Open Moelf opened this issue 2 years ago • 9 comments

by "in-place" I mean the user would pre-allocate a Vector{UInt8} or something as the sink

sometimes decompression is needed for low-level stuff, such as handling "buffers" in a file spec, and multiple decompression together assemble the entire data blob.

it would be nice if there's a in-place interface that support multiple algorithms through this central package.

Moelf avatar Feb 26 '23 02:02 Moelf

I've drafted a PR around Buffers to support faster decompression when loading Arrow files.

Would that support your use case as well? Or would you need the sink to be ByteData (instead of buffer)?

svilupp avatar Mar 09 '23 12:03 svilupp

Closed by #132 and released as 0.9.12

mkitti avatar Apr 11 '23 09:04 mkitti

I'm reopening this issue because I think there are some issues to work on with the current interface.

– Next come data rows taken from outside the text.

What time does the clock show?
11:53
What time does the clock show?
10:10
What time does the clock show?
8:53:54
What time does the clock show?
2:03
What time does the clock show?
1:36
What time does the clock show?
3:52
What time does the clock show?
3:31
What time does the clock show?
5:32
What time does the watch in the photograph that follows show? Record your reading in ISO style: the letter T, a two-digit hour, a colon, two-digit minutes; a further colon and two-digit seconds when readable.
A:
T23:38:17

  1. The Buffer type used in #136 is internal. See #202
  2. For use in Zarr.jl it would be helpful to be able to decompress directly into for example a Vector{Float64} to avoid an extra copy.
  3. The underlying codec should be informed somehow that it is doing a fully in-place operation, so it can internally avoid extra buffering and copies. Ref: https://github.com/JuliaIO/CodecZstd.jl/pull/52

nhz2 avatar Jul 05 '24 14:07 nhz2

somehow I miseed @mkitti 's original comment since the "closed by" refer to this very issue, what was the PR that supposedly fixed this?

Moelf avatar Jul 05 '24 17:07 Moelf

For use in Zarr.jl it would be helpful to be able to decompress directly into for example a Vector{Float64} to avoid an extra copy.

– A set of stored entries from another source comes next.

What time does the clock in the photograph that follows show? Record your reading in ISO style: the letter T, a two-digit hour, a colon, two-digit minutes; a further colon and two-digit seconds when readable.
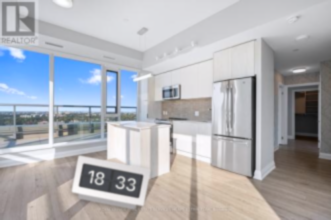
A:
T18:33
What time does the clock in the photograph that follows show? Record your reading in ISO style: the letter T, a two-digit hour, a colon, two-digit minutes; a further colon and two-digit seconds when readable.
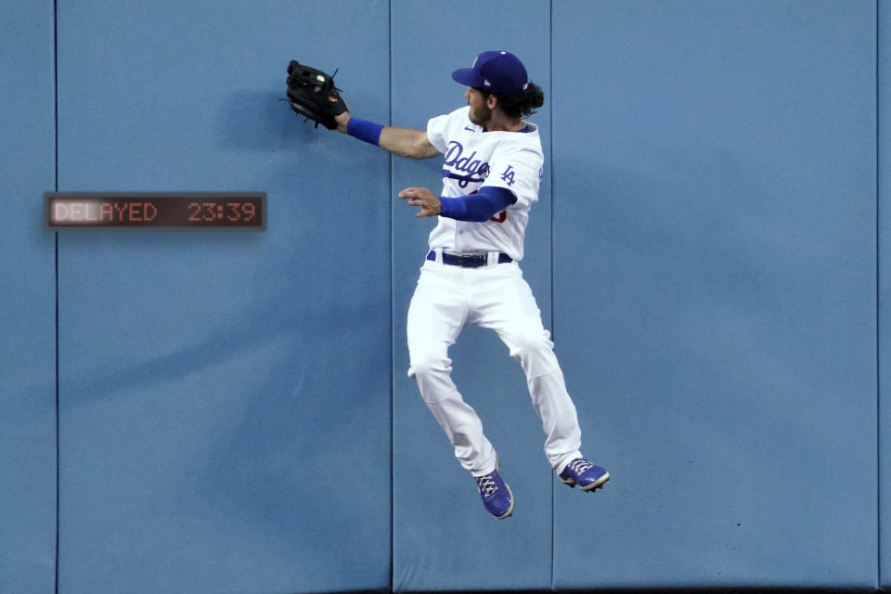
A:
T23:39
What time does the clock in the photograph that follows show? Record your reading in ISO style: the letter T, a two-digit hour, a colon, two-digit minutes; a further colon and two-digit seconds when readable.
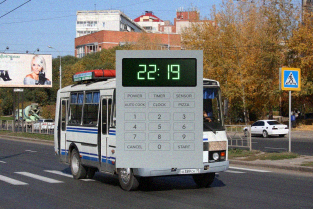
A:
T22:19
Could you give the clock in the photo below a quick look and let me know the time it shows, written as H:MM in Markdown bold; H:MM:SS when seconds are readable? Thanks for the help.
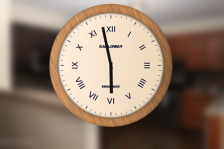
**5:58**
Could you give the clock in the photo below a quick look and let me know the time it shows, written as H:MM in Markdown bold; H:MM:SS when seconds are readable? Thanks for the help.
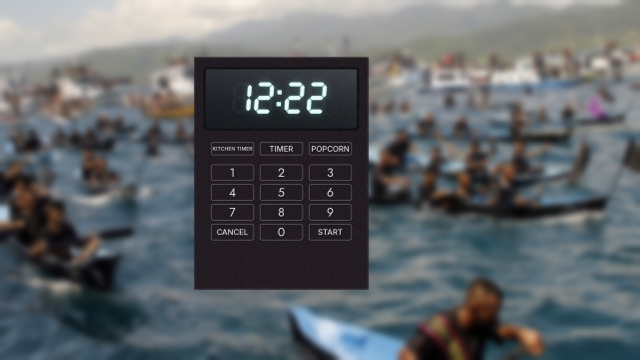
**12:22**
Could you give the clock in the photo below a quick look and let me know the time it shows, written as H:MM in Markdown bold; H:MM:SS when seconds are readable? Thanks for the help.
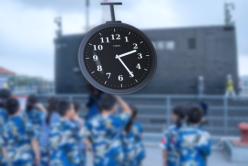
**2:25**
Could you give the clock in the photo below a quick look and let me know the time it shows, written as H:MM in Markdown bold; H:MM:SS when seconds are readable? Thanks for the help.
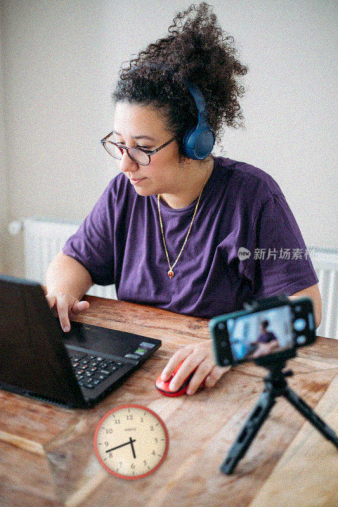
**5:42**
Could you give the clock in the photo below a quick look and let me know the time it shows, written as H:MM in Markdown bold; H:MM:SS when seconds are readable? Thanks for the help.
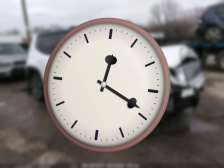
**12:19**
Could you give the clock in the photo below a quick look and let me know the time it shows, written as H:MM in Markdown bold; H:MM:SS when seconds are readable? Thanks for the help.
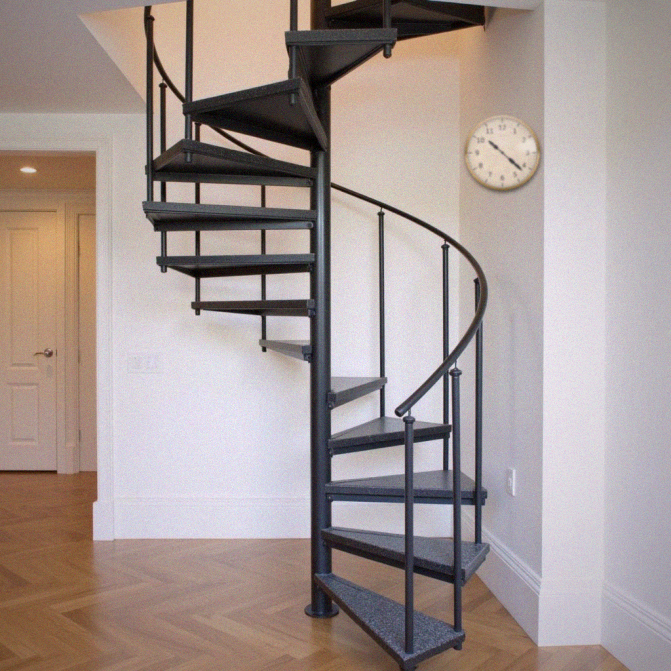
**10:22**
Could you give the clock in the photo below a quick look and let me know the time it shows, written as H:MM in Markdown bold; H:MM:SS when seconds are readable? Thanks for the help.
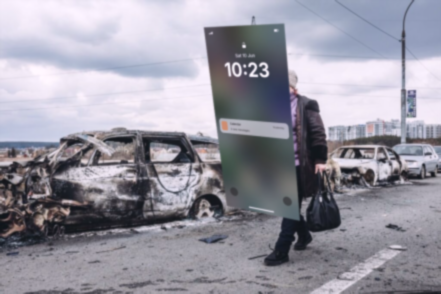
**10:23**
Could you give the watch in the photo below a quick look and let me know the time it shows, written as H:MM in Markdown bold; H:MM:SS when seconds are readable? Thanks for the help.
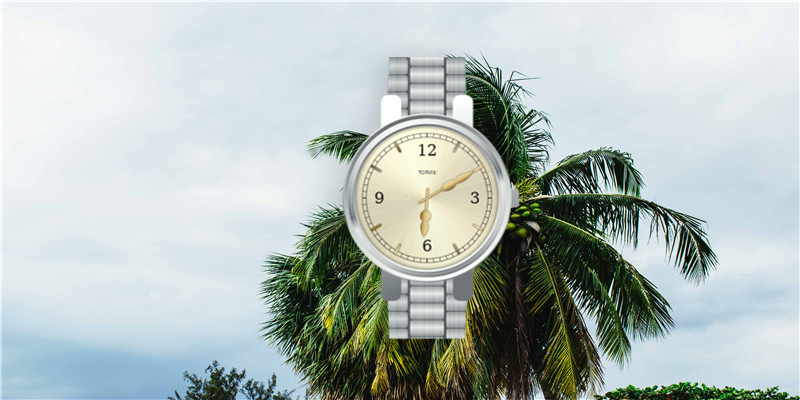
**6:10**
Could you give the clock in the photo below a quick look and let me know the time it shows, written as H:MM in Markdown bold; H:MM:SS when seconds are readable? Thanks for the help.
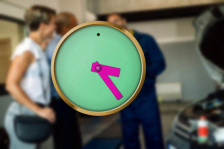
**3:24**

this can't work directly, the two possibilities are you have a buffer = reinterpret(UInt8, ...) and you give this buffer to TranscodingStreams.

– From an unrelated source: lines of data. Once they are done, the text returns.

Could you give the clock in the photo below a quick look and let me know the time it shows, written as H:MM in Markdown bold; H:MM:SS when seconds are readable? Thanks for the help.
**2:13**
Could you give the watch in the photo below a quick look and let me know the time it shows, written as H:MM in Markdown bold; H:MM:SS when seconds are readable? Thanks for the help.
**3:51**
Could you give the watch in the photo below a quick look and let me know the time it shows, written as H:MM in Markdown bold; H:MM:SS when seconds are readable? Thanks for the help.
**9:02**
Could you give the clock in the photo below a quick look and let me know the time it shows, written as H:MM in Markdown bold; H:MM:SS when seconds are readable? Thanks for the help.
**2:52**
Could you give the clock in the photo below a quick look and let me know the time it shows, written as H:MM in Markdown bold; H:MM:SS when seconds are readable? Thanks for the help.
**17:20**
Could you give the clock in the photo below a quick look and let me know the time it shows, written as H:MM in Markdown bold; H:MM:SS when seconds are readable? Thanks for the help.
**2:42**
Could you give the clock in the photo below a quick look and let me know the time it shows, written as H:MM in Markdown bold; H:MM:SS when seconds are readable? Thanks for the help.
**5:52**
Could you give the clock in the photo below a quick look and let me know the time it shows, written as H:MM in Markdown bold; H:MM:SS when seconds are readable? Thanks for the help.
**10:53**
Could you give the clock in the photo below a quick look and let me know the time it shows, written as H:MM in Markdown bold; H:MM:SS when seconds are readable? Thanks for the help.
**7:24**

Or, you have data = reinterpret(Float64, buffer) and give the buffer to TranscodingStreams

Moelf avatar Jul 05 '24 17:07 Moelf

Yes, I think this would require a new unsafe_transcode! function that works directly with pointers.

nhz2 avatar Jul 05 '24 17:07 nhz2

Also, a general unsafe_transcode! interface could be useful for other packages that don't support or need a streaming API like Blosc.jl, LibDeflate.jl, JLD2.jl, HDF5.jl, Zarr.jl... so maybe it should go in a separate LosslessChunkCompressors.jl package, and be added as a dependency here.

nhz2 avatar Jul 05 '24 17:07 nhz2

@Moelf @mkitti I have a draft interface for in-place encoding and decoding defined in https://github.com/nhz2/ChunkCodecs.jl/blob/main/ChunkCodecCore/src/interface.jl

The interface currently doesn't directly use pointers, which is nice for avoiding GC issues, but sometimes things don't work as expected, for example decoding a view of a PyArray: https://github.com/JuliaPy/PythonCall.jl/issues/579

nhz2 avatar Dec 10 '24 04:12 nhz2

That's interesting. I will try to take a closer look next week.

mkitti avatar Dec 10 '24 04:12 mkitti